• [EXERCISE DIRECTIONS]: Reproduce the lines of every item below with "Person at" changed to "Individual at" everywhere it occurs and all other text kept identical. Omit the pictures from the output.

DATA PROVIDED Start Marker

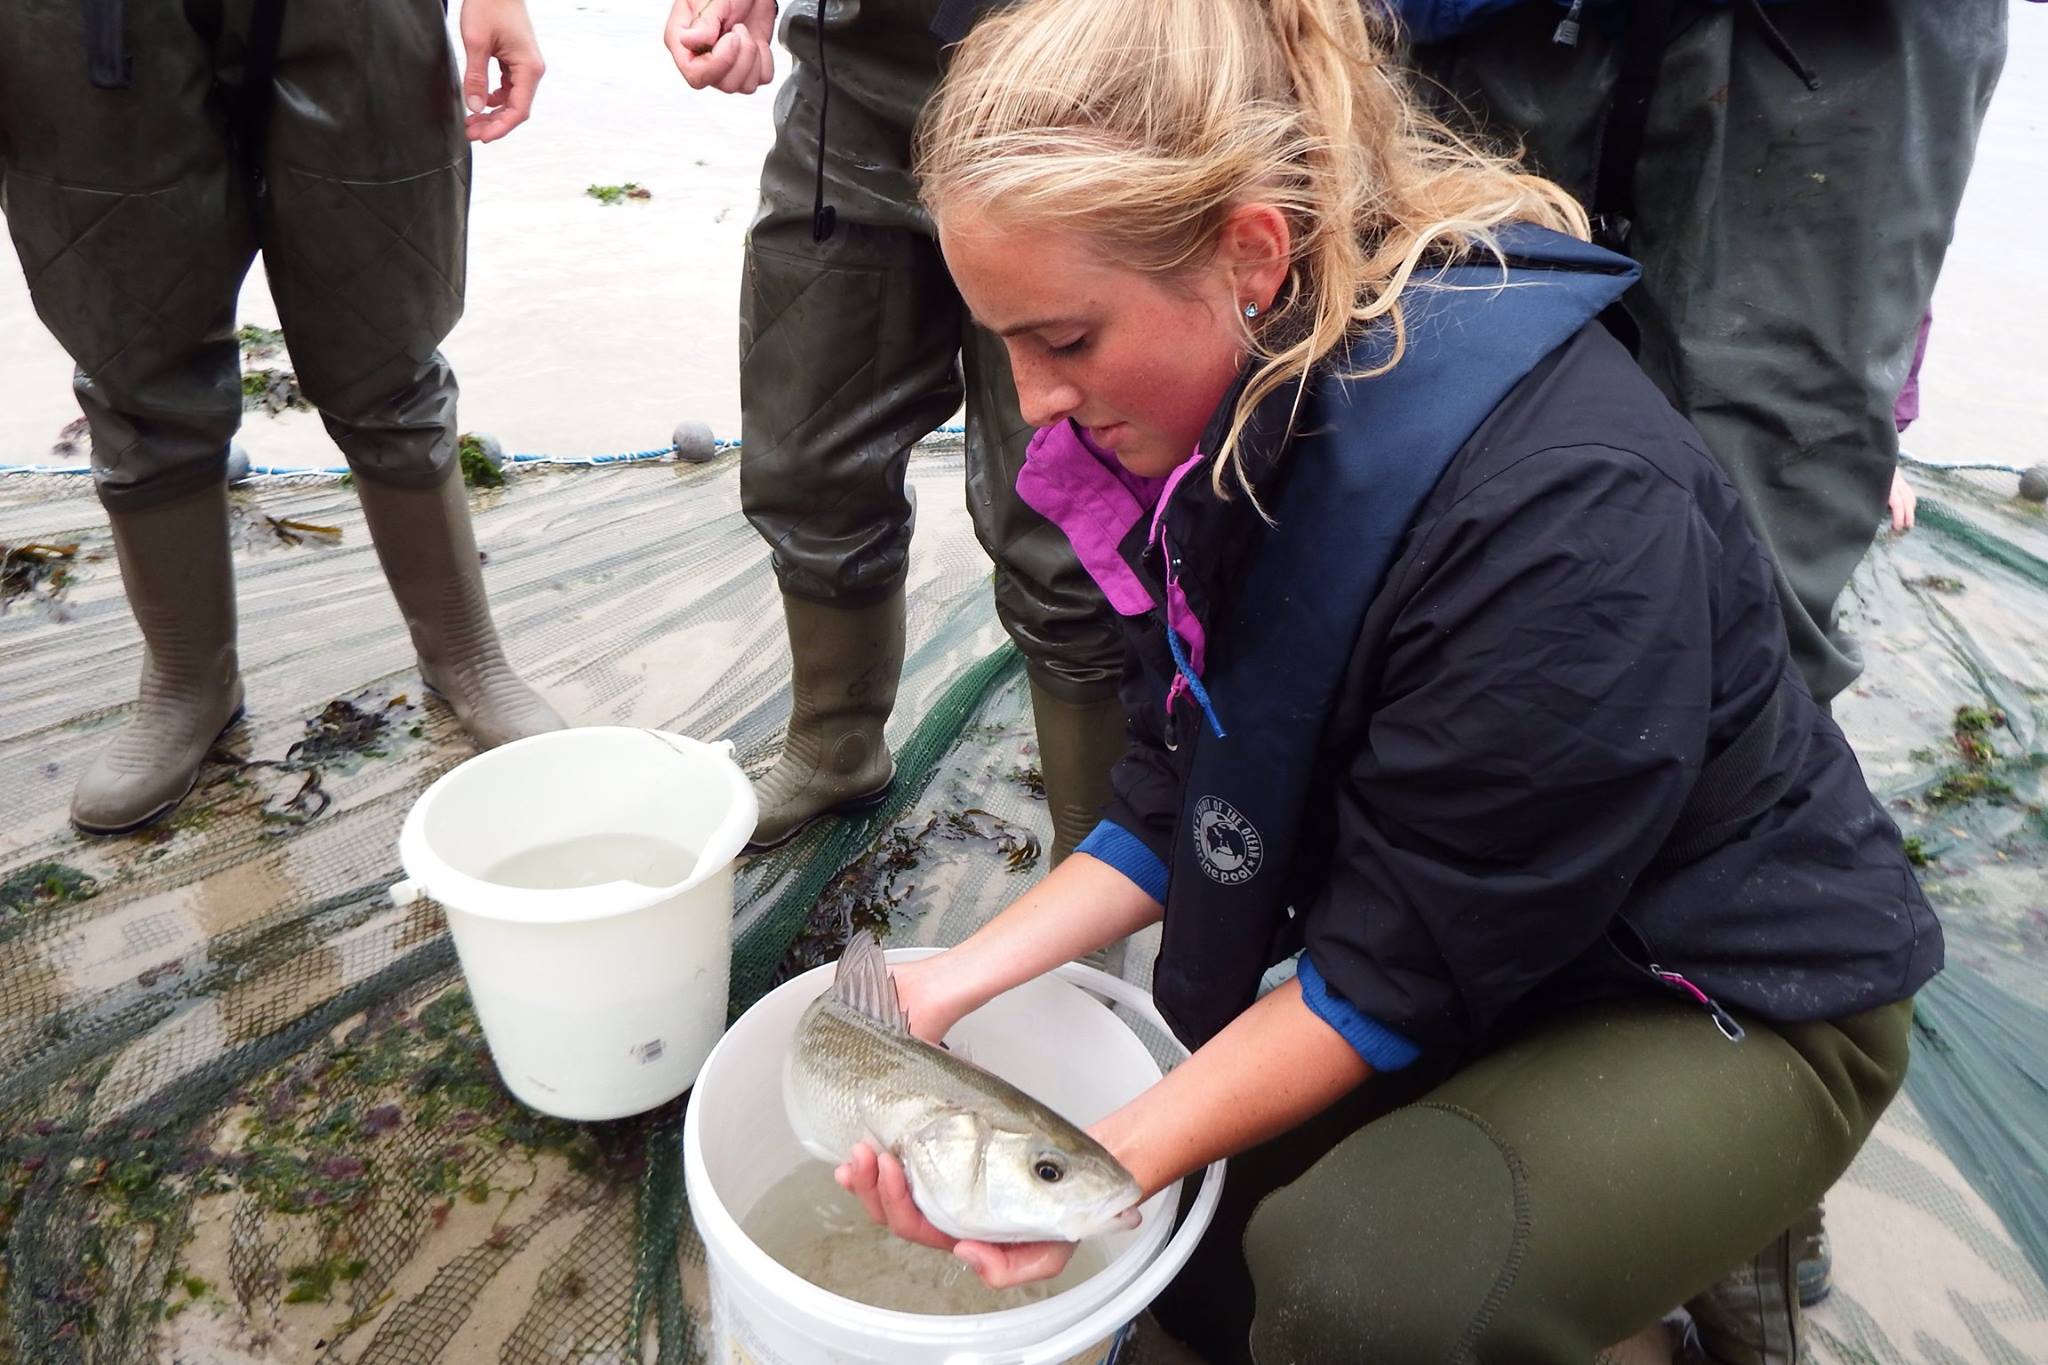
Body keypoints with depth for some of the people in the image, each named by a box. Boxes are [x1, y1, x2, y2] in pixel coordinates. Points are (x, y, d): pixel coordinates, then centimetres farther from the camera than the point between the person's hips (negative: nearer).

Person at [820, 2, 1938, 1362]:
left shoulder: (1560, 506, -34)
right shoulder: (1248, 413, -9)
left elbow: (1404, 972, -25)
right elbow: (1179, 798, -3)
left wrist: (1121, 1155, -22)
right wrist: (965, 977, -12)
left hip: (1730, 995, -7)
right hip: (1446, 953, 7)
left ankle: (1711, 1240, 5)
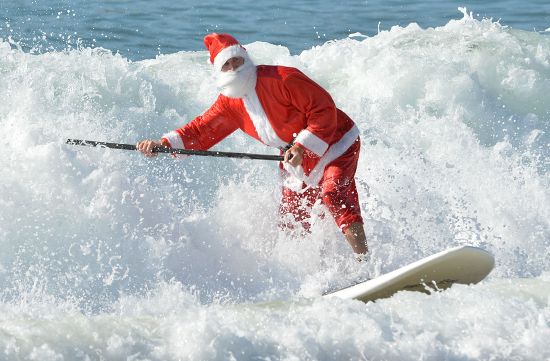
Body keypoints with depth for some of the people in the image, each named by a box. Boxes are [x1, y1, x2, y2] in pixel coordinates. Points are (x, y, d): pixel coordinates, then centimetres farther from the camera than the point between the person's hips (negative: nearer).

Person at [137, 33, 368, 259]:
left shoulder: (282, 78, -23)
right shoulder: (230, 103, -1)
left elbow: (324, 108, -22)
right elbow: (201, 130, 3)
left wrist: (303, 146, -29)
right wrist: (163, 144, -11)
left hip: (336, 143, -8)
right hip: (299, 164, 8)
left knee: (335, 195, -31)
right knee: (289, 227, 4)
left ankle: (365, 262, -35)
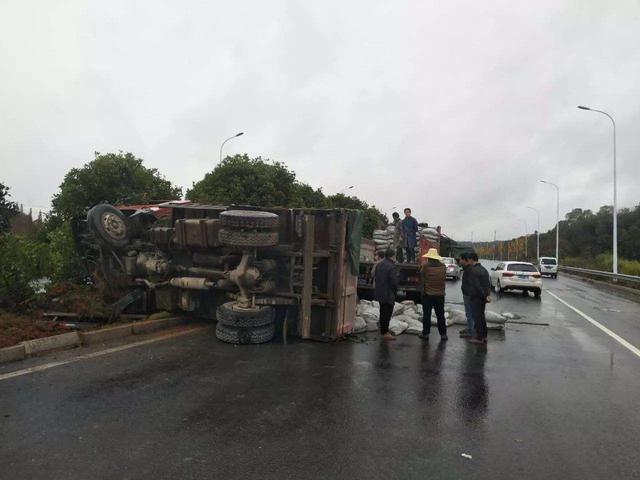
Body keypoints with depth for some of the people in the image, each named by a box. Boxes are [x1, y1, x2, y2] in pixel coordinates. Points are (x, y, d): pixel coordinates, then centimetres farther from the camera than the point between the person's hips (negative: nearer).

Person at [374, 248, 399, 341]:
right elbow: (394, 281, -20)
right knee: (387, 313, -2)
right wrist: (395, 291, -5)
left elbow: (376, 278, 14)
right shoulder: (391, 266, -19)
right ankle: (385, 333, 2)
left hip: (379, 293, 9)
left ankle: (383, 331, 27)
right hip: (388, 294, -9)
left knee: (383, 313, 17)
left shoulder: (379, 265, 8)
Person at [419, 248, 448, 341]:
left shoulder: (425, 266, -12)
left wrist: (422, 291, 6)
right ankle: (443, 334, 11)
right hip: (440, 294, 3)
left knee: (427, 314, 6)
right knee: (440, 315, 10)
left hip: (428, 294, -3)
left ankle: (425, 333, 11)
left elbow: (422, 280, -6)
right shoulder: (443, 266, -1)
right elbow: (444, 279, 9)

DATA PROVIDED End Marker

• [RESULT OF THE EXERCISE]:
Body keypoints with depth for some of the people in the image, each named by a box. Boxes are [x1, y1, x2, y2] in pixel coordinates. Points are (x, y, d): pixel coordinates, then centimetres farther from the camera than the point between the person's hips (negative: nearer).

Individual at [820, 2, 1938, 1362]:
left shoulder: (1560, 506, -34)
right shoulder: (1248, 413, -9)
left elbow: (1404, 972, -25)
right elbow: (1179, 798, -3)
left wrist: (1121, 1155, -22)
right wrist: (965, 977, -12)
left hip: (1730, 995, -7)
right hip: (1446, 953, 7)
left ankle: (1711, 1240, 5)
Body keypoints with depth for some of the people in the image, each named by a box. Boxes are [x1, y1, x2, y2] in pixel coordinates. Points are (x, y, d): pixel coordinates, then centimetres farther from the camera than the point between the person's hips (negative: nearer).

Individual at [137, 33, 368, 259]:
left shoulder: (282, 78, -23)
right shoulder: (230, 103, -1)
left elbow: (324, 108, -22)
right elbow: (201, 130, 3)
left wrist: (303, 146, -29)
right wrist: (163, 144, -11)
left hip: (336, 143, -8)
right hip: (299, 164, 8)
left knee: (335, 195, -31)
right knee: (289, 227, 4)
left ankle: (365, 262, -35)
Body keypoints with depth for some of the people in the image, each named by a box. Boxes are [x1, y1, x2, y2] in pixel coordinates. Points are (x, y, d): pixel coordinates, then centimetres farther from the camera than the point between the person's hips (negative: nearer).

Individual at [374, 248, 399, 341]:
right elbow: (394, 281, -20)
right knee: (387, 313, -2)
right wrist: (395, 291, -5)
left elbow: (376, 278, 14)
right shoulder: (391, 266, -19)
right ankle: (385, 333, 2)
left hip: (379, 293, 9)
left ankle: (383, 331, 27)
right hip: (388, 294, -9)
left knee: (383, 313, 17)
left shoulder: (379, 265, 8)
Individual at [419, 248, 448, 341]:
left shoulder: (425, 266, -12)
left wrist: (422, 291, 6)
right ankle: (443, 334, 11)
right hip: (440, 294, 3)
left knee: (427, 314, 6)
right knee: (440, 315, 10)
left hip: (428, 294, -3)
left ankle: (425, 333, 11)
left elbow: (422, 280, -6)
right shoulder: (443, 266, -1)
right elbow: (444, 279, 9)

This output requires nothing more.